Quantas vezes você revisa seus textos antes de sentir que eles estão prontos? Você mostra seus trabalhos para outras pessoas antes de publicá-los?
Acho que depende um pouco do projeto. A Princesa Guerreira, que tem 429 páginas no Word, eu revisei menos vezes do que Troca, que tem 140. Eu reviso quantas vezes forem necessárias para eu me sentir segura o bastante para publicar. Mesmo assim, fica aquele medo de não ter sido o suficiente, só que chega uma hora em que a gente tem que perceber que esse medo está sendo irracional.
Ter leitores beta também ajuda muito com isso. Além de eles não estarem viciados no texto como os autores, podendo enxergar erros ou melhorias que já não vemos mais, esses leitores são um bom termômetro sobre a história como um todo. A partir do momento que temos “gente de fora”, mas de confiança, dando sua opinião sobre nossos livros, ficamos mais tranquilos quanto à publicação.
Como é sua relação com a tecnologia? Você escreve seus primeiros rascunhos à mão ou no computador?
Eu tenho um aplicativo de notas que ajuda muito, é o Keep, do Google, que eu posso acessar de qualquer dispositivo.

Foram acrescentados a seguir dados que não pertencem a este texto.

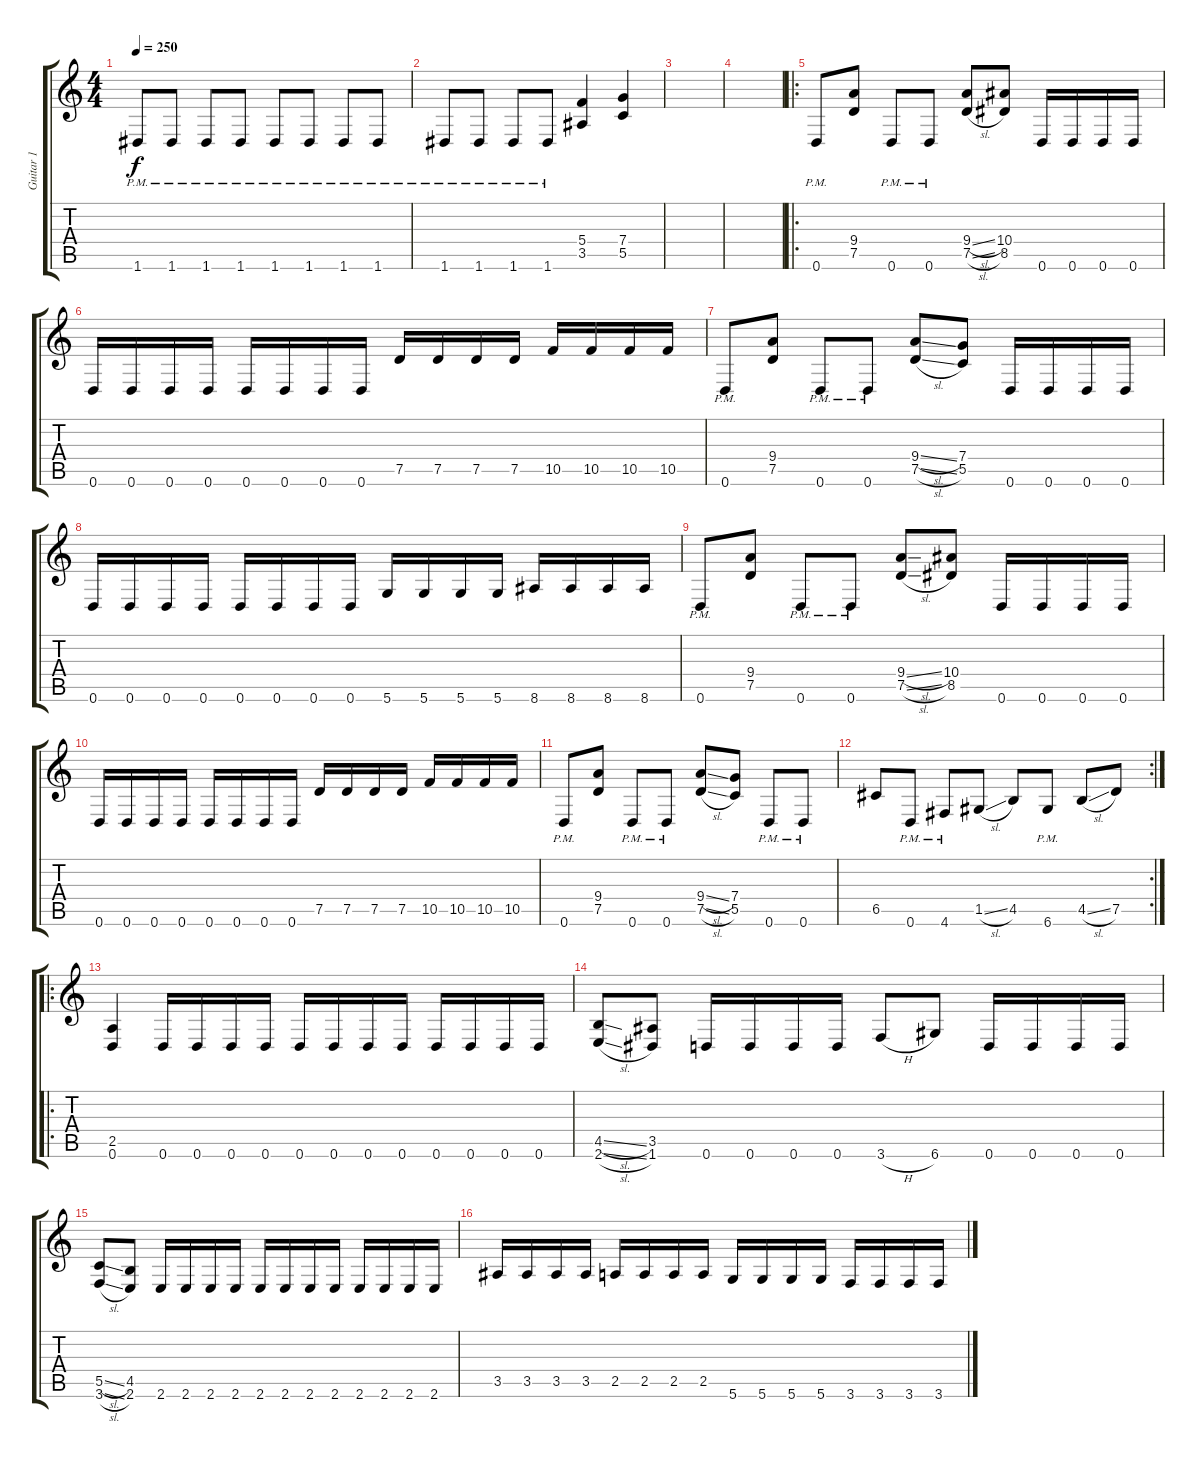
\track ("Guitar 1" "Guitar 1") {instrument distortionguitar}
\staff {score tabs}
\tuning (D4 A3 F3 C3 G2 D2) {hide}
\ts (4 4)
\tempo 250
\clef g2
\ks c
1.6{pm}.8{dy f} 1.6{pm}.8 1.6{pm}.8 1.6{pm}.8 1.6{pm}.8 1.6{pm}.8 1.6{pm}.8 1.6{pm}.8 |
1.6{pm}.8 1.6{pm}.8 1.6{pm}.8 1.6{pm}.8 (5.4 3.5).4 (7.4 5.5).4 |
|
|
\ro
0.6{pm}.8{volume 16} (9.4 7.5).8 0.6{pm}.8 0.6{pm}.8 (9.4{sl} 7.5{sl}).8 (10.4 8.5).8 0.6.16 0.6.16 0.6.16 0.6.16 |
0.6.16 0.6.16 0.6.16 0.6.16 0.6.16 0.6.16 0.6.16 0.6.16 7.5.16 7.5.16 7.5.16 7.5.16 10.5.16 10.5.16 10.5.16 10.5.16 |
0.6{pm}.8 (9.4 7.5).8 0.6{pm}.8 0.6{pm}.8 (9.4{sl} 7.5{sl}).8 (7.4 5.5).8 0.6.16 0.6.16 0.6.16 0.6.16 |
0.6.16 0.6.16 0.6.16 0.6.16 0.6.16 0.6.16 0.6.16 0.6.16 5.6.16 5.6.16 5.6.16 5.6.16 8.6.16 8.6.16 8.6.16 8.6.16 |
0.6{pm}.8 (9.4 7.5).8 0.6{pm}.8 0.6{pm}.8 (9.4{sl} 7.5{sl}).8 (10.4 8.5).8 0.6.16 0.6.16 0.6.16 0.6.16 |
0.6.16 0.6.16 0.6.16 0.6.16 0.6.16 0.6.16 0.6.16 0.6.16 7.5.16 7.5.16 7.5.16 7.5.16 10.5.16 10.5.16 10.5.16 10.5.16 |
0.6{pm}.8 (9.4 7.5).8 0.6{pm}.8 0.6{pm}.8 (9.4{sl} 7.5{sl}).8 (7.4 5.5).8 0.6{pm}.8 0.6{pm}.8 |
\rc 2
6.5.8 0.6{pm}.8 4.6{pm}.8 1.5{sl}.8 4.5.8 6.6{pm}.8 4.5{sl}.8 7.5.8 |
\ro
(2.5 0.6).4 0.6.16 0.6.16 0.6.16 0.6.16 0.6.16 0.6.16 0.6.16 0.6.16 0.6.16 0.6.16 0.6.16 0.6.16 |
(4.5{sl} 2.6{sl}).8 (3.5 1.6).8 0.6.16 0.6.16 0.6.16 0.6.16 3.6{h}.8 6.6.8 0.6.16 0.6.16 0.6.16 0.6.16 |
(5.5{sl} 3.6{sl}).8 (4.5 2.6).8 2.6.16 2.6.16 2.6.16 2.6.16 2.6.16 2.6.16 2.6.16 2.6.16 2.6.16 2.6.16 2.6.16 2.6.16 |
3.5.16 3.5.16 3.5.16 3.5.16 2.5.16 2.5.16 2.5.16 2.5.16 5.6.16 5.6.16 5.6.16 5.6.16 3.6.16 3.6.16 3.6.16 3.6.16
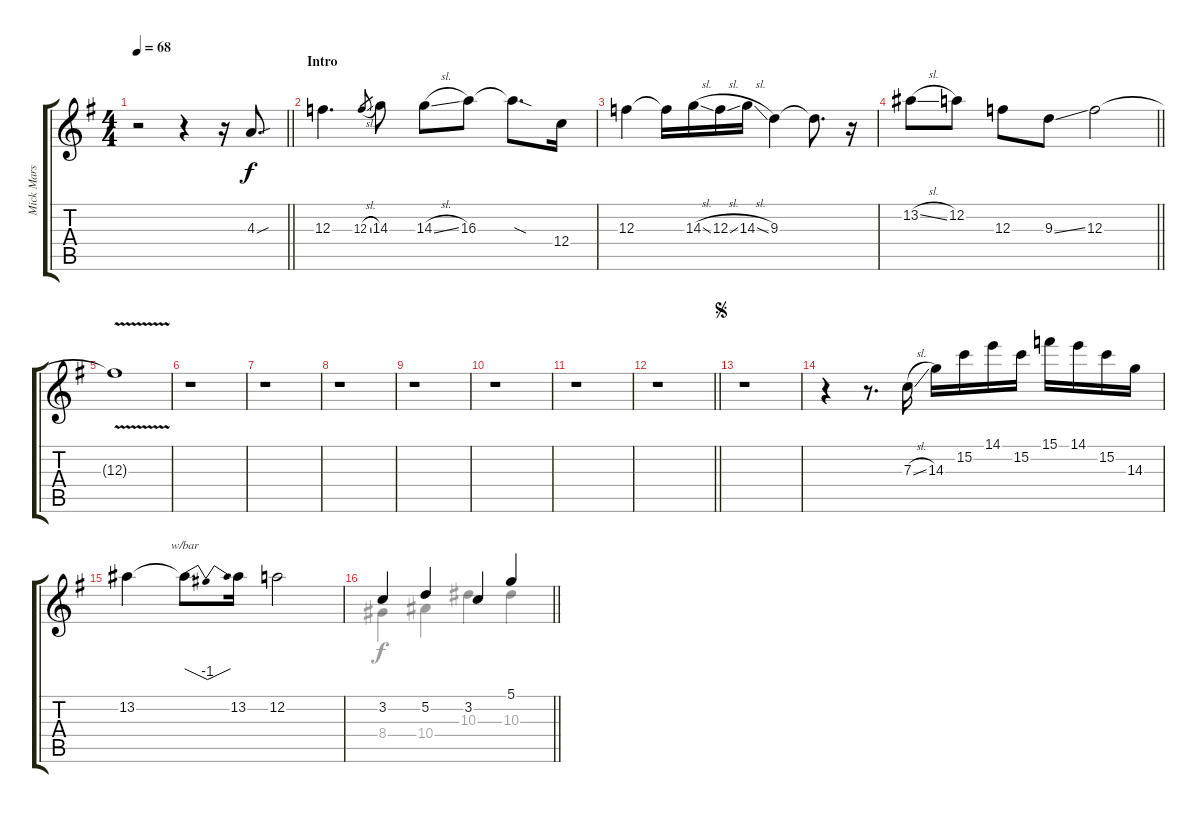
\track ("Mick Mars" "Mick Mars") {instrument distortionguitar}
\staff {score tabs}
\tuning (D4 A3 F3 C3 G2 D2) {hide}
\voice
\ts (4 4)
\tempo 68
\clef g2
\barLineRight lightlight
\ks g
r.2{dy f instrument distortionguitar} r.4 r.16 4.3{sou}.8{d} |
\section ("" "Intro")
12.3.4{d} 12.3{sl}.8{gr} 14.3.8 14.3{sl}.8 16.3.8 16.3{sod t}.8{d} 12.4.16 |
12.3.4 12.3{t}.16 14.3{sl}.16 12.3{sl}.16 14.3{sl}.16 9.3.4 9.3{t}.8{d} r.16 |
\barLineRight lightlight
13.2{sl}.8 12.2.8 12.3.8 9.3{ss}.8 12.3.2 |
12.3{v t}.1 |
r.1 |
r.1 |
r.1 |
r.1 |
r.1 |
r.1 |
\barLineRight lightlight
r.1 |
\jump segno
r.1 |
r.4 r.8{d} 7.3{sl}.16 14.3.16 15.2.16 14.1.16 15.2.16 15.1.16 14.1.16 15.2.16 14.3.16 |
13.2.4 13.2{t}.8{d tbe (dip default 0 0 30 -4 60 0)} 13.2.16 12.2.2 |
\barLineRight lightlight
3.2.4 5.2.4 3.2.4 5.1.4
\voice
\clef g2
\ottava regular
\simile none
\barLineRight lightlight
\ks g
|
|
|
\barLineRight lightlight
|
|
|
|
|
|
|
|
\barLineRight lightlight
|
|
|
|
\barLineRight lightlight
8.4.4 10.4.4 10.3.4 10.3.4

Facilita bastante quando escrevo alguma coisa no celular e depois preciso passar para o notebook. É nele que eu escrevo minhas ideias e, normalmente, faço um primeiro rascunho (extremamente resumido) do livro que quero escrever. E, muitas vezes, quando não tenho acesso ao meu notebook ou estou com preguiça de ligá-lo, escrever no celular é uma boa alternativa – inclusive me ajuda a não procrastinar, porque não tenho a “desculpa” de que não estou com o note ou estou com preguiça de arranjar um local confortável para escrever, pegar o cabo e esperar o note ligar hahaha.
Na época em que estava no Ensino Médio, eu escrevia muito à mão, já que usar o celular na sala de aula não era permitido. Hoje em dia, apesar de gostar de escrever em cadernos, uso mais o notebook mesmo por questão de praticidade. A única coisa é que temos que tomar cuidado com o fácil acesso à internet, já que isso pode nos distrair tanto quanto nos ajudar quando temos que pesquisar alguma coisa.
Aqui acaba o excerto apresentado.